The new rules go into effect March 25 and mean that passengers on affected flights, often of 10 to 15 hours in duration depending on point of departure and U.S. destination, will no longer be able to use laptops or electronic tablets for work or entertainment during the flight.

Airports affected by the US order include one in Egypt, one in Jordan, one in Turkey, two in Saudi Arabia, one in Kuwait, one in Morocco, two in the United Arab Emirates (UAE) and one in Qatar.

There are no restrictions on electronic devices on flights leaving the United States and no U.S. flag carrier provides direct service from any of the affected airports.

Shortly after Washington made its announcement, the United Kingdom made public its own list of restrictions. It also banned passenger on flights inbound to the UK from carrying large phones, laptops, tablets and other electronic devices from being brought into the cabin.

“The additional security measures may cause some disruption for passengers and flights, and we understand the frustration that will cause, but our top priority will always be to maintain the safety of British nationals,” the British Government said in a statement.
But the British ban affects both domestic and foreign airlines, including British Airways, the country’s largest. It affects direct flights to the United Kingdom from Turkey, Lebanon, Jordan, Egypt, Tunisia and Saudi Arabia.

Notable by their absence from the British ban were flights from Qatar and the UAE, the home bases of the three largest Middle East airlines. Each has expanded rapidly in recent years and has posed a serious challenge to both American and European carriers by developing massive hubs providing service to the Middle East and Asia.

Each of the Middle East carriers has been the target of complaints by the three major U.S. carriers of unfair competition. Delta, American and United have all bitterly complained about improper subsidies by the oil-rich governments that own the carriers.

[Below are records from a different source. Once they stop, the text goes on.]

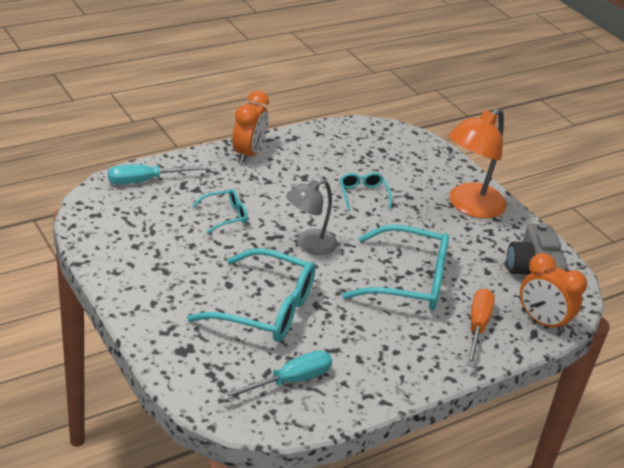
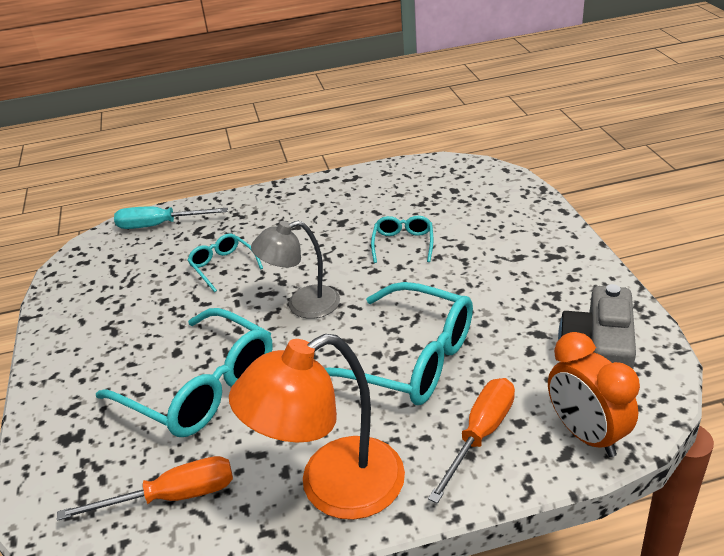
camera: 25 degrees right, 0 degrees up
(225, 216) = (223, 266): turquoise glasses -> turquoise glasses turned 120 degrees counterclockwise
(248, 154) = (290, 196): orange clock -> none
(290, 381) = (172, 497): turquoise screwdriver -> orange screwdriver
(469, 206) = (539, 260): orange lamp -> orange lamp (333, 488)

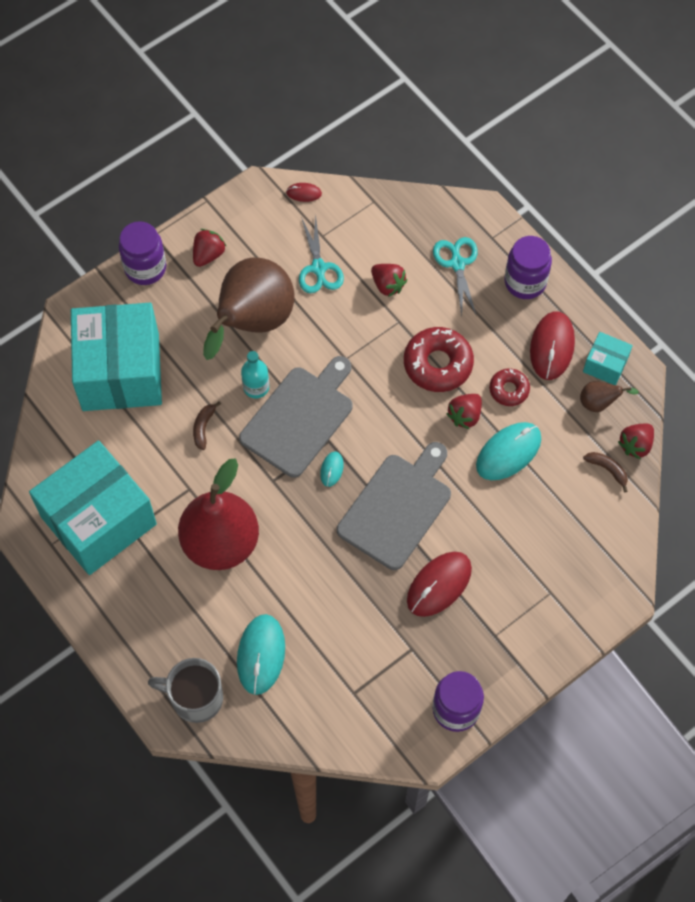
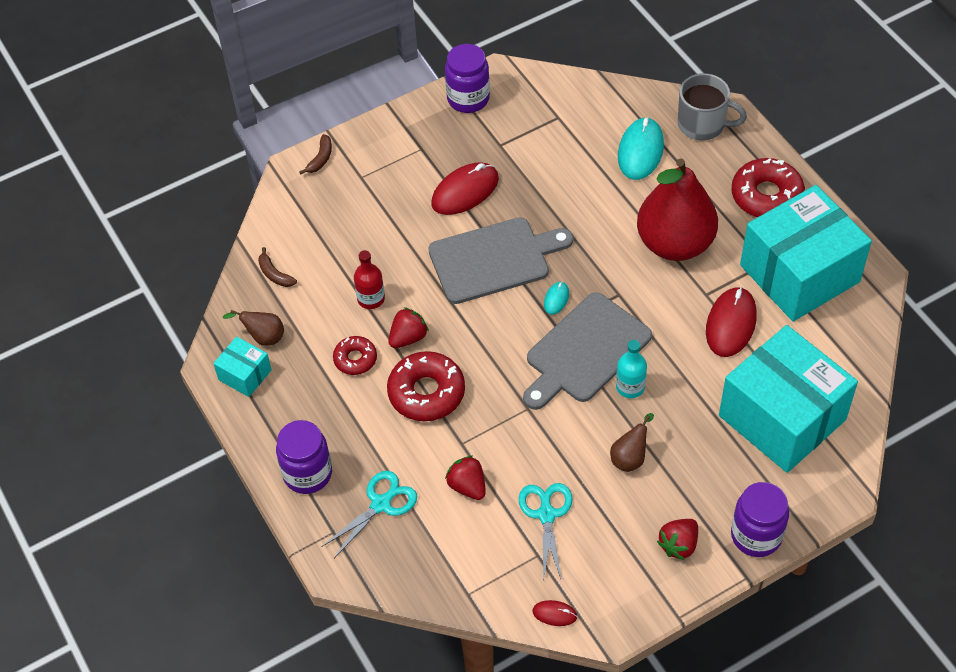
camera: 170 degrees left, 10 degrees down
(120, 372) = (782, 417): turquoise box -> turquoise box turned 45 degrees counterclockwise
(128, 610) = (766, 196): none -> red donut
(203, 427) = (689, 351): brown banana -> brown banana (320, 159)
(252, 323) = (630, 457): brown pear -> brown pear, size x0.41
(397, 507) = (494, 259): grey cutting board -> grey cutting board turned 150 degrees counterclockwise
(457, 263) = (381, 504): turquoise scissors -> turquoise scissors turned 135 degrees counterclockwise
(508, 452) = (371, 299): turquoise mouse -> red bottle
(552, 347) = (297, 399): red mouse -> red mouse (731, 324)
(635, 445) = (239, 294): red strawberry -> none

All three Mideast airlines have denied the charge.

An estimated 50 flights each day by the three Mideast carriers and Turkish Airlines to such cities as Boston, New York, Atlanta, Houston, Los Angeles and San Francisco will be affected. All four carriers have rolled out programs designed to help passengers traveling to the United States to secure their electronic devices before takeoff and retrieve then upon landing.

Whether the ban will prompt American business travelers, an especially lucrative class of travelers, and others to abandon the affected carriers and find alternative routes to their destinations, remains to be seen.